PROVIDED RECORDS:
[Start of Attachment]
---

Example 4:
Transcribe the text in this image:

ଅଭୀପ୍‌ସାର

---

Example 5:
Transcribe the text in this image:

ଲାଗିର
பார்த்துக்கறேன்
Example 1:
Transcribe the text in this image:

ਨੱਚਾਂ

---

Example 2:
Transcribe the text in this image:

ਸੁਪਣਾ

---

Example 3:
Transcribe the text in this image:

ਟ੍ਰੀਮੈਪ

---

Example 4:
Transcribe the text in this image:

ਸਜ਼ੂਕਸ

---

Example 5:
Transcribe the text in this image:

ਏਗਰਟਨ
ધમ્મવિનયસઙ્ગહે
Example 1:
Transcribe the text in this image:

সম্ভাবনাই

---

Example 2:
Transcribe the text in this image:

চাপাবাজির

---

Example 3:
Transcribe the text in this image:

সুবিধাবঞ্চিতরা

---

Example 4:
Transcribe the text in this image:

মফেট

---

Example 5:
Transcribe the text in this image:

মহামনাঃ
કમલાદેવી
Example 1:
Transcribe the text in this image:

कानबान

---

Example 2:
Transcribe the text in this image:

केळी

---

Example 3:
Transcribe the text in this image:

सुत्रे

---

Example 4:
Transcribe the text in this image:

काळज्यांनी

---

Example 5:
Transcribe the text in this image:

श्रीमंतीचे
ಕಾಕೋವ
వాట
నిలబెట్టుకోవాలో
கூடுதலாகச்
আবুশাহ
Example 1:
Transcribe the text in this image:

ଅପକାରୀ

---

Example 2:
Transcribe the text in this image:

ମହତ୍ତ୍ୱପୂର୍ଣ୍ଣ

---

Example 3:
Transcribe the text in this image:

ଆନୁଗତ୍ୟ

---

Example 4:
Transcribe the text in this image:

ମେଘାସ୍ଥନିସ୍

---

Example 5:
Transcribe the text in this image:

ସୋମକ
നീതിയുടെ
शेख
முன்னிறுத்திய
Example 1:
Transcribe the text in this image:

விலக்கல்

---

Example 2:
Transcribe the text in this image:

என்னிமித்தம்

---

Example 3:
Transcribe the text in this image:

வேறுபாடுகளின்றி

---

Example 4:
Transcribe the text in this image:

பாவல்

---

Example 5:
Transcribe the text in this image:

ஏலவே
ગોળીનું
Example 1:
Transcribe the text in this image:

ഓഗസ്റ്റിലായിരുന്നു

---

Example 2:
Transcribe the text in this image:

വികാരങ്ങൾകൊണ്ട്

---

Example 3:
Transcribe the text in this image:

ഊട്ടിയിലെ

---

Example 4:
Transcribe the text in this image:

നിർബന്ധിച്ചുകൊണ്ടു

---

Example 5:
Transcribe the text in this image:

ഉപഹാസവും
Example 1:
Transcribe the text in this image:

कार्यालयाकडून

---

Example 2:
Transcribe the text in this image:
[End of Attachment]
TRY IT:
Each record must be printed again, word for word, with nothing dropped.

EXERCISE SOLUTION:
---

Example 4:
Transcribe the text in this image:

ଅଭୀପ୍‌ସାର

---

Example 5:
Transcribe the text in this image:

ଲାଗିର
பார்த்துக்கறேன்
Example 1:
Transcribe the text in this image:

ਨੱਚਾਂ

---

Example 2:
Transcribe the text in this image:

ਸੁਪਣਾ

---

Example 3:
Transcribe the text in this image:

ਟ੍ਰੀਮੈਪ

---

Example 4:
Transcribe the text in this image:

ਸਜ਼ੂਕਸ

---

Example 5:
Transcribe the text in this image:

ਏਗਰਟਨ
ધમ્મવિનયસઙ્ગહે
Example 1:
Transcribe the text in this image:

সম্ভাবনাই

---

Example 2:
Transcribe the text in this image:

চাপাবাজির

---

Example 3:
Transcribe the text in this image:

সুবিধাবঞ্চিতরা

---

Example 4:
Transcribe the text in this image:

মফেট

---

Example 5:
Transcribe the text in this image:

মহামনাঃ
કમલાદેવી
Example 1:
Transcribe the text in this image:

कानबान

---

Example 2:
Transcribe the text in this image:

केळी

---

Example 3:
Transcribe the text in this image:

सुत्रे

---

Example 4:
Transcribe the text in this image:

काळज्यांनी

---

Example 5:
Transcribe the text in this image:

श्रीमंतीचे
ಕಾಕೋವ
వాట
నిలబెట్టుకోవాలో
கூடுதலாகச்
আবুশাহ
Example 1:
Transcribe the text in this image:

ଅପକାରୀ

---

Example 2:
Transcribe the text in this image:

ମହତ୍ତ୍ୱପୂର୍ଣ୍ଣ

---

Example 3:
Transcribe the text in this image:

ଆନୁଗତ୍ୟ

---

Example 4:
Transcribe the text in this image:

ମେଘାସ୍ଥନିସ୍

---

Example 5:
Transcribe the text in this image:

ସୋମକ
നീതിയുടെ
शेख
முன்னிறுத்திய
Example 1:
Transcribe the text in this image:

விலக்கல்

---

Example 2:
Transcribe the text in this image:

என்னிமித்தம்

---

Example 3:
Transcribe the text in this image:

வேறுபாடுகளின்றி

---

Example 4:
Transcribe the text in this image:

பாவல்

---

Example 5:
Transcribe the text in this image:

ஏலவே
ગોળીનું
Example 1:
Transcribe the text in this image:

ഓഗസ്റ്റിലായിരുന്നു

---

Example 2:
Transcribe the text in this image:

വികാരങ്ങൾകൊണ്ട്

---

Example 3:
Transcribe the text in this image:

ഊട്ടിയിലെ

---

Example 4:
Transcribe the text in this image:

നിർബന്ധിച്ചുകൊണ്ടു

---

Example 5:
Transcribe the text in this image:

ഉപഹാസവും
Example 1:
Transcribe the text in this image:

कार्यालयाकडून

---

Example 2:
Transcribe the text in this image:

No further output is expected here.